Nous avons poursuivi notre route dans le sentier spongieux. Le kokéshi 100 me suivait, avançant d’un bond de 100 centimètres toutes les 100 secondes. Trente-trois ou trente-quatre bonds plus loin, nous avons croisé un plus petit kokéshi qui bondissait en sens inverse sur le sentier. Derrière moi, le kokéshi 100 s’est vivement retiré d’un bond sur le bord du sentier.
— Bonjour kokéshi 100, a salué le petit kokéshi.
— Bonjour kokéshi 37, a répondu le kokéshi 100.
— Vous avez un animal domestique ?
— Non, non, c’est un bibond, qui se déplace sur deux troncs, qui peut reculer, et qui ne laisse pas la moindre trace de bond dans les sentiers !
— Oh ! Mais ça ne s’est jamais vu dans la Grande Kokéshie, un être si faible et si léger qu’il ne laisse aucune trace de bond dans les sentiers.
Le kokéshi 37 s’est alors écarté devant moi pour me laisser passer. Il l’a fait avec une très petite inclinaison vers l’avant, à peine perceptible.
— Je vous en prie, les plus faibles d’abord, a dit le kokéshi 37.
Par réflexe de prudence, je me suis profondément incliné devant ce petit kokéshi pour lui rendre sa politesse, ce qui me semblait une attitude fort raisonnable à adopter dans un monde où régnait la Loi du plus faible.
— Ooooh ! s’est exclamé le kokéshi 100, quelle souplesse, et quelle audace !
— Attention, a ajouté le kokéshi 37. Vous pourriez tomber et finir vos jours à l’horizontale sur le sentier !
Amusé par cette dernière remarque, je lui ai demandé de m’expliquer.
— Les kokéshis respectent l’étiquette et font la courbette, mais jamais au point de basculer, a dit le kokéshi 37.
— Comme dit le dicton, « un kokéshi trop poli est un kokéshi pourri », a renchéri le kokéshi 100.
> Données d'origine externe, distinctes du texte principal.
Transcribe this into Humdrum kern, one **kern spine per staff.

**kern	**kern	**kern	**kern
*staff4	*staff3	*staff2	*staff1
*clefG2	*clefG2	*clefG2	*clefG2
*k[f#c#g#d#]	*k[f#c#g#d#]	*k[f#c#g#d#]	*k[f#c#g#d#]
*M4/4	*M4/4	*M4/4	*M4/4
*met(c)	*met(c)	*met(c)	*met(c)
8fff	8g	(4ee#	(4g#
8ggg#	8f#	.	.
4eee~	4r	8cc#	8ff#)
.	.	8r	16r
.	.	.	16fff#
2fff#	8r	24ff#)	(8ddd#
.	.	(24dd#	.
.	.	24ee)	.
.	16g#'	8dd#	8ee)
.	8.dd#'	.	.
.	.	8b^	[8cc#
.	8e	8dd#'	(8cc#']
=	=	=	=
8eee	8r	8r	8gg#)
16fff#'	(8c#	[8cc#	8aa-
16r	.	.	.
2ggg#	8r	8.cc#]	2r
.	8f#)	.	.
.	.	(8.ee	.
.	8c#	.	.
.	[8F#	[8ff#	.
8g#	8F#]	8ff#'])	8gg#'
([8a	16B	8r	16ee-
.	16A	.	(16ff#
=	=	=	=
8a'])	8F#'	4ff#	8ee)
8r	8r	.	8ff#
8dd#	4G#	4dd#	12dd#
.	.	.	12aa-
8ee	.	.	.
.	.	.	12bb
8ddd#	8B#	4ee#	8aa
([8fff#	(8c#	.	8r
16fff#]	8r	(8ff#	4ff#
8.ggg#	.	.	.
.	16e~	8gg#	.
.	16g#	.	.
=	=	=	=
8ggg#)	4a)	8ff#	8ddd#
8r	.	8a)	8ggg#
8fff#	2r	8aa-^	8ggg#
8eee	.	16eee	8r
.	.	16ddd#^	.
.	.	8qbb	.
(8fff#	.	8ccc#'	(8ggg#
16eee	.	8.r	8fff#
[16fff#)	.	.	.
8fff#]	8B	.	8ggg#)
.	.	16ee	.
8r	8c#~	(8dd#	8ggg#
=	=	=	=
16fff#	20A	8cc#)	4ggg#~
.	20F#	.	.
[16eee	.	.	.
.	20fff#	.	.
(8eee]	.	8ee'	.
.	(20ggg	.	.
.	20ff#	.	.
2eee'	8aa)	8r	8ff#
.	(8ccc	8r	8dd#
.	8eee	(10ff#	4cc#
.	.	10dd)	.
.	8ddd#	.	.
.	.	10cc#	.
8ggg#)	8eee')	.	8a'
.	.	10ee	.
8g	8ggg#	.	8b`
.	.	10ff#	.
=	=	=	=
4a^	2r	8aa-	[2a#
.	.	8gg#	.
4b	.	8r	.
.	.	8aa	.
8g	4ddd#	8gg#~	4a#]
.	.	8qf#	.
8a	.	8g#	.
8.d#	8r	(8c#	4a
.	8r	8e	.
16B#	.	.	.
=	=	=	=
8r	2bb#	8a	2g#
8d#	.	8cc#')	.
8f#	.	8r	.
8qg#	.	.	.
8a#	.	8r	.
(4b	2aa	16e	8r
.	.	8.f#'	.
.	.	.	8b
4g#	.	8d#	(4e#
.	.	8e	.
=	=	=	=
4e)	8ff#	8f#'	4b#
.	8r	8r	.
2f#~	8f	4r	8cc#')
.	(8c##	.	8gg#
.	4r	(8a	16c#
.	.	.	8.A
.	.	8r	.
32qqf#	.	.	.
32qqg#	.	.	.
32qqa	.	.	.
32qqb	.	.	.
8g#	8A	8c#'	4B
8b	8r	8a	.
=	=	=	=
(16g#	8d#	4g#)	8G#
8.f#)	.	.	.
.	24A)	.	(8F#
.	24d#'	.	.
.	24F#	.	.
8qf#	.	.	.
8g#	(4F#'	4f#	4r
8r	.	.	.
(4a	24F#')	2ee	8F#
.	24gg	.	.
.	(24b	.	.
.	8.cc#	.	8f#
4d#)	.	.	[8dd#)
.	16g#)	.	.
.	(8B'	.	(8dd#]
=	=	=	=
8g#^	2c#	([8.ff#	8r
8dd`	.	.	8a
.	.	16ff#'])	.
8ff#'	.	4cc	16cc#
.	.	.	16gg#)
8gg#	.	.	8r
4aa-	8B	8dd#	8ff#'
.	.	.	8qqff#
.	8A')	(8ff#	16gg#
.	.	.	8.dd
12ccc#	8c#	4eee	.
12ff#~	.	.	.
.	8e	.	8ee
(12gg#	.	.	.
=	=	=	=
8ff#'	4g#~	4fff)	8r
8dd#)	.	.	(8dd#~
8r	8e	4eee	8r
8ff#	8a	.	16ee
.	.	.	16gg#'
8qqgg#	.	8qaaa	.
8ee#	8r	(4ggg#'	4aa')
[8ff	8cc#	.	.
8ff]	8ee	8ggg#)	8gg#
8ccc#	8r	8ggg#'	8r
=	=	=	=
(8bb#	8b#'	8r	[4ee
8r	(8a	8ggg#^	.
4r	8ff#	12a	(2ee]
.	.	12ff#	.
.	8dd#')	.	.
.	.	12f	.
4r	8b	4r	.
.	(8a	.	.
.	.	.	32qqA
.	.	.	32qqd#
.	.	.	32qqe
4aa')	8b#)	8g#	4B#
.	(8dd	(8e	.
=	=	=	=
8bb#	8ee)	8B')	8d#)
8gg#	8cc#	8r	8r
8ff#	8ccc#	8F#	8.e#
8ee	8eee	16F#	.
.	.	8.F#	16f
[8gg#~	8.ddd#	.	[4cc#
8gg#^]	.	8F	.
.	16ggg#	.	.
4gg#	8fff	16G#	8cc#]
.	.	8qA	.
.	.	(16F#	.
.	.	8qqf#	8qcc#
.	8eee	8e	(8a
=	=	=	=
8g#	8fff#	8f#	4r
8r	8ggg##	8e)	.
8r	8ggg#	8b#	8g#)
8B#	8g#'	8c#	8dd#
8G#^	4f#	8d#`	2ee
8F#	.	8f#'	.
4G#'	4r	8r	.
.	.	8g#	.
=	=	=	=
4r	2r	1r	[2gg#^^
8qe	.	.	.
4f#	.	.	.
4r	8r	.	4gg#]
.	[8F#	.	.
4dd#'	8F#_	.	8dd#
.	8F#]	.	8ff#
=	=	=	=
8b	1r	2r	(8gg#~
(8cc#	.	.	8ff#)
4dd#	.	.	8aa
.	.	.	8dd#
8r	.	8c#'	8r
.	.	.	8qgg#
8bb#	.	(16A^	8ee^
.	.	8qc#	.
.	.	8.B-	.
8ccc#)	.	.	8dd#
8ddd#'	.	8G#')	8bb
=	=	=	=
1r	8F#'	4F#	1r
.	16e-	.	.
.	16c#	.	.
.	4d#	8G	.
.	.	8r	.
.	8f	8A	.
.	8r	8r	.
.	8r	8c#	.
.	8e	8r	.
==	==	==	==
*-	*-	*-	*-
— En faisant trop la courbette, non seulement le kokéshi tombe-t-il dans le ridicule, mais il risque aussi de basculer sur le sentier. Incapable de prendre racine, il y meurt lentement et finit ses jours sous forme de vieille souche pourrie, a expliqué le kokéshi 37.
— Pour un kokéshi, c’est là la plus ignoble des morts : ne pas finir ses jours sous la forme d’un grand bambou dans la forêt, a conclu le kokéshi 100.
— Je vois, ai-je répondu le dos bien droit. Je vais faire attention !
— Allons-y ! s’est exclamé le kokéshi 100, qui commençait à donner des signes d’impatience aux abords du sentier.
— Pardon, lui ai-je répondu. Puis, m’adressant au kokéshi 37 : Désirez-vous vous joindre à nous ?
— Où allez-vous ?
— Là d’où vous venez…
— Alors allons-y.
J’ai repris ma marche dans le sentier spongieux, suivi du kokéshi 37 qui bondissait derrière moi de 37 cm toutes les 37 secondes, tandis que le kokéshi 100 fermait la marche, ne s’étant élancé derrière nous que 111 secondes après le kokéshi 37, pour lui laisser prendre une avance de trois bonds, ou 111 cm. Le kokéshi 100 s’était alors élancé, pour se retrouver 11 cm derrière le kokéshi 37. À peu près 37 secondes plus tard, le kokéshi 37 s’est élancé pour le premier de trois nouveaux petits bonds, aussitôt suivis d’un grand bond du kokéshi 100, qui se retrouva 22 cm derrière le kokéshi 37. La distance se creusait ainsi graduellement entre les deux kokéshis, mais le kokéshi 100 profitait parfois, pour nous rattraper, des pauses que nous faisions ici et là pour admirer le paysage de bambous.
Pour ma part, comme je pouvais me déplacer librement en tous sens, je n’avais aucun mal à adapter mon rythme à celui des deux kokéshis derrière moi. Par contre, devant, je devais prendre garde à tous ces trous dans le sentier. Les plus grands m’obligeaient d’ailleurs à bondir en zigzaguant pour éviter d’y tomber.